Municipal building in Horbury, West Yorkshire, England

Horbury Town Hall is a former municipal building in Westfield Road, Horbury, West Yorkshire, England. The structure, which is now used as business centre, is a locally listed building.

==History==
Following significant population growth, largely associated with the yarn spinning and cloth manufacturing industries, Horbury became an urban district in 1894. In this context the new civic leaders decided to procure a town hall: the site they selected, on the north-east side of Westfield Road, was occupied by a private house rented by a builder, William Thickett. The foundation stone for the new building was laid by the chairman of the council, Joshua Harrop, on 30 July 1902. It was designed by Walter Hanstock & Son in the Renaissance style, built by Henry Fallas & Sons in buff brick with stone dressings at a cost of £6,100 and was officially opened by Harrop on 2 October 1903.

The design involved a symmetrical main frontage with three bays facing onto Westfield Road; the central bay featured a round headed porch with wrought-iron gates and a stone surround flanked by Ionic order columns surmounted by brackets supporting an entablature and a balcony. On the first floor, there was a mullioned and transomed window and, at roof level, there was an entablature and segmental pediment containing a coat of arms in the tympanum. The outer bays were fenestrated by pairs of sash windows on the ground floor and by mullioned and transomed windows on the first floor; the gables above, which contained panels bearing carvings, were flanked and surmounted by pedestals. Internally, the principal rooms were the council chamber and the offices of the town clerk, the surveyor and the treasurer. At the rear of the site, stables and garaging were erected for the council's horses, carts and road rollers.

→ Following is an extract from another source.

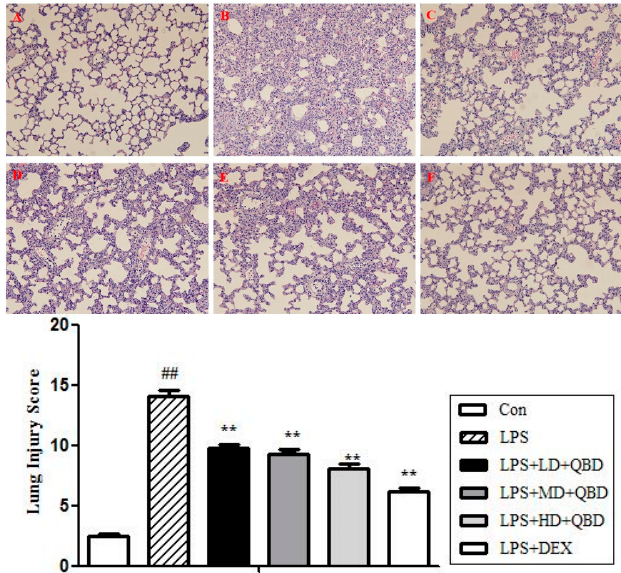
Figure 2. QBD ameliorated LPS-induced histological changes in the lung. Representative lung sections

A brass plaque was erected in the town hall to commemorate the lives of local people who had died in the Second Boer War. A stained glass window was also installed in memory of a former lord of the manor, Sir Gervase Clifton, who, in 1653, had transferred a tract of common land into a trust for the benefit of the people of the town: located to the north-west of the town hall, it was landscaped in 1904 and initially became known as Sparrow Park and later as the Horbury Memorial Park. A war memorial, in the form of a pillar with a flared capstone sitting on a pedestal, was installed in the park after the First World War.

The building continued to serve as the headquarters of Horbury Urban District Council for much of the 20th century, but ceased to be the local seat of government when the enlarged Wakefield District Council was formed in 1974. It was subsequently converted for use as a business centre.